Conversation with Crop and Bleed: An Information Studies Reader editors, Sean Pessin and Rob Montoya with Kate Edelson
This interview was conducted by Kate Edelson, a dual degree student in Costume Studies at New York University and Library and Information Science at Long Island University.
Sean Pessin and Rob Montoya’s excitement for their upcoming project Crop and Bleed: An Information Studies Reader on New Boundaries in Critical Print and Visual Culture is palpable. These editors unite their diverse backgrounds and interests in visual and print culture to create a series that has broad cross discipline appeal and speaks to gaps they saw in the discourse. Sean comes from the work of small press publishing and Rob from the academic publishing sphere but both are interested in exploring ideas about how print and visual culture intersect with non-traditional perspectives.
Rob says the purpose of the series is to think about “critical theories, broadly conceived, post-colonial theories, we think about feminist theories, critical race theory, by and large theories that interrogate kind of power structures.” The reader is still in development anticipated for release in the Spring of 2023 and is expected to include pieces by practicing book artists, publishers, people thinking more broadly about how text is collected into books, and those looking at non-western book collecting tradition. Sean remarks that “the idea is that there is something for everyone, and everyone in our instance is people who are studying in the field and may not have found anything anywhere else.”

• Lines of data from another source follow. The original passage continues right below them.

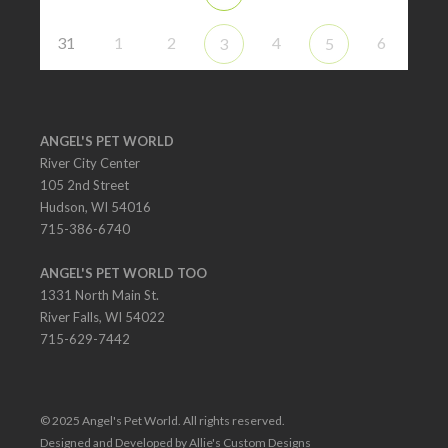
31
1
2
4
6
3
5
ANGEL'S PET WORLD
River City Center
105 2nd Street
Hudson, WI 54016
715-386-6740
ANGEL'S PET WORLD TOO
1331 North Main St.
River Falls, WI 54022
715-629-7442
© 2025 Angel's Pet World. All rights reserved.
Designed and Developed by Allie's Custom Designs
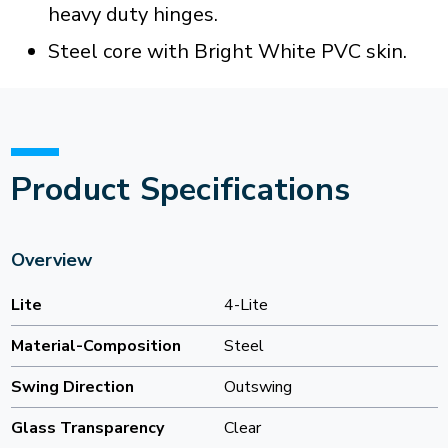
heavy duty hinges.
Steel core with Bright White PVC skin.
Product Specifications
Overview
Lite
4-Lite
Material-Composition
Steel
Swing Direction
Outswing
Glass Transparency
Clear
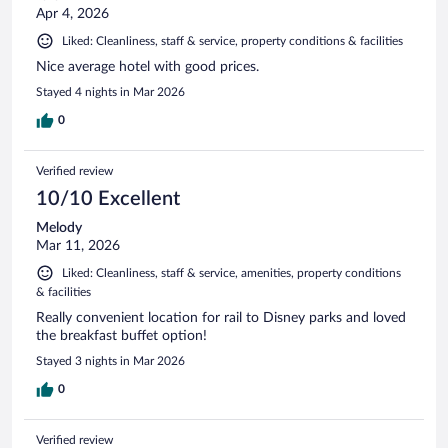
Apr 4, 2026
Liked: Cleanliness, staff & service, property conditions & facilities
Nice average hotel with good prices.
Stayed 4 nights in Mar 2026
0
Verified review
10/10 Excellent
Melody
Mar 11, 2026
Liked: Cleanliness, staff & service, amenities, property conditions
& facilities
Really convenient location for rail to Disney parks and loved
the breakfast buffet option!
Stayed 3 nights in Mar 2026
0
Verified review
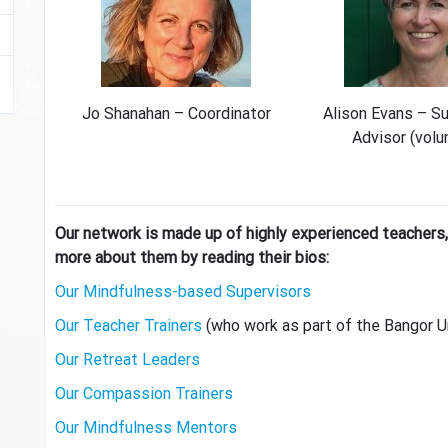
Jo Shanahan – Coordinator
Alison Evans – S
Advisor (volu
Our network is made up of highly experienced teachers,
more about them by reading their bios:
Our Mindfulness-based Supervisors
Our Teacher Trainers
(who work as part of the Bangor U
Our Retreat Leaders
Our Compassion Trainers
Our Mindfulness Mentors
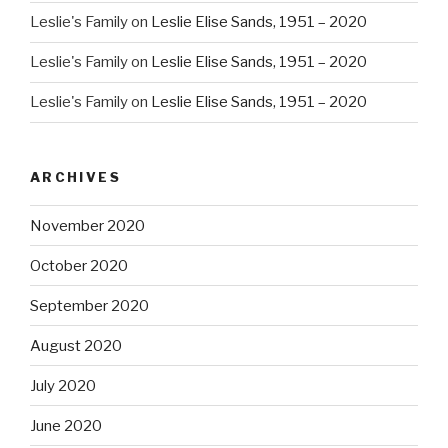
Leslie's Family
on
Leslie Elise Sands, 1951 – 2020
Leslie's Family
on
Leslie Elise Sands, 1951 – 2020
Leslie's Family
on
Leslie Elise Sands, 1951 – 2020
ARCHIVES
November 2020
October 2020
September 2020
August 2020
July 2020
June 2020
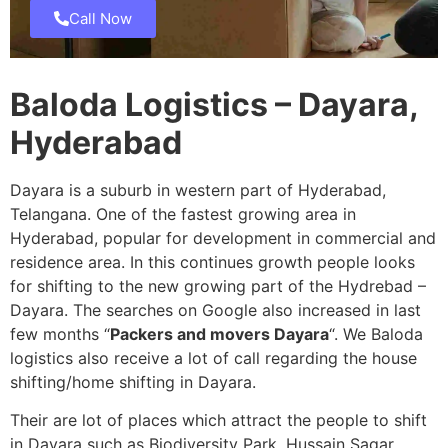
Call Now
Baloda Logistics – Dayara,
Hyderabad
Dayara is a suburb in western part of Hyderabad,
Telangana. One of the fastest growing area in
Hyderabad, popular for development in commercial and
residence area. In this continues growth people looks
for shifting to the new growing part of the Hydrebad –
Dayara. The searches on Google also increased in last
few months “
Packers and movers Dayara
“. We Baloda
logistics also receive a lot of call regarding the house
shifting/home shifting in Dayara.
Their are lot of places which attract the people to shift
in Dayara such as Biodiversity Park, Hussain Sagar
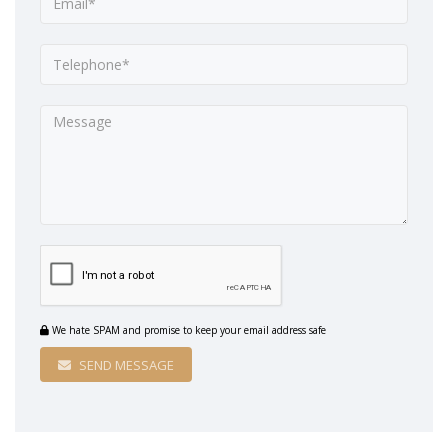
We hate SPAM and promise to keep your email address safe
SEND MESSAGE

Rob echoes this sense of exploration into alternative perspectives. When asked about the intended audience he remarked “Gosh! That’s a tough question actually. The intended audience is anybody who might pick it up and find it interesting.” That isn’t to say that they haven’t thought deeply about the scope, but that they both see the appeal as being beyond librarians and media studies scholars. This includes those that come from interdisciplinary fields like artists working in print mediums, either paper or digital, or people interested in book or publishing history.
This series is still a work in progress and Rob and Sean are passionate about where it’s headed. Sean remarked that “there are some pieces that [he] can’t wait to see the final copy of.” This project is a labor of love for the two who get to explore concepts that they see as missing from the discourse and hope to provide a space to examine these concepts. Sean goes on to say, “so in small press, one of the things that we always say is that you kind of selfishly make books that you want to read and then you hope that there’s an audience for them. That’s kind of what’s driven us a little bit. Making a book that shows or reveals things in the field that I was looking for and wasn’t finding elsewhere.”
When asked what else they want people to know Sean says, “I guess the first thing would be, Send Rob your manuscripts, please.” To which Rob echoes “the more interesting, the more fringe, the more strange, and even experimental the better. You know, it should be a space where we should push the boundaries of print, culture and the research studies and all the millions of things you can put under the umbrella of that.”